A lot has happened since Nov. 24, 2002, when Tampa Bay Buccaneers defensive tackle Warren Sapp brought an end to Chad Clifton's season with a blindside hit.

Clifton regained the ability to walk, for one.

But not even time has changed the way Sapp feels about the incident.

Wednesday, in a conference call with members of the Wisconsin media, Sapp once again made no apologies about delivering the blow that landed the Green Bay Packers offensive tackle in the hospital.

Sapp might feel sorry about the outcome of the hit -- which, although away from the play, was deemed a legal block by the NFL -- but he doesn't regret the act itself.

"If you're talking about, 'Was I concerned with (Clifton) getting better?,' that's a different question than asking me, 'Do I regret something?'" Sapp said. "Because regretting something means that you've done something wrong, or out of line, or in the context of something against somebody.

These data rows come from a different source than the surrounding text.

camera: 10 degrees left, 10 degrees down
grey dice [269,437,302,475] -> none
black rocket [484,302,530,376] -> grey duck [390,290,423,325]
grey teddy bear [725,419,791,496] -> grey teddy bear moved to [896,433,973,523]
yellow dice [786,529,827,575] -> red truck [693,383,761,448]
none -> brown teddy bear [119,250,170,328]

"I've done nothing but make a legal, clean block. The aftereffect, the man getting hurt ... I wished he'd get up off the ground and go to the sideline and continue to play the game."

But that's not what happened.

Sustaining a separated pelvis due to Sapp's third-quarter shot, which occurred as Brian Kelly returned an interception down the sideline, Clifton had to be carted off the turf at Raymond James Stadium and was hospitalized for several nights.

Additional bedridden weeks followed at Clifton's home in Green Bay, before the now 27-year-old was able to get around with a walker and eventually begin his football rehabilitation.

In March, still in the early stages of his comeback, Clifton broke his silence about the incident and said he didn't begrudge Sapp for a hit he agreed was "legal," if "unnecessary."

Wednesday, Clifton echoed those sentiments and said he won't be out for revenge Sunday.

That Sapp is still being questioned about a the hit almost a year later is puzzling to the six-time Pro Bowler, especially considering Clifton's stance on the matter.

And for that, Sapp suggests the media is to blame.

"You guys want to interpret it your own way," Sapp said. "Chad Clifton said it was a clean play, so I'm wondering, what is all of this (one year) later?"

To this point, Sapp hasn't made any attempt to discuss the incident with Clifton and doesn't expect Sunday will be any different.

Nor does he worry that members of the Packers offensive line might look to return the favor with a shot of their own.

"I'm not concerned about anything on the football field," Sapp said. "I can handle myself. I'll be fine."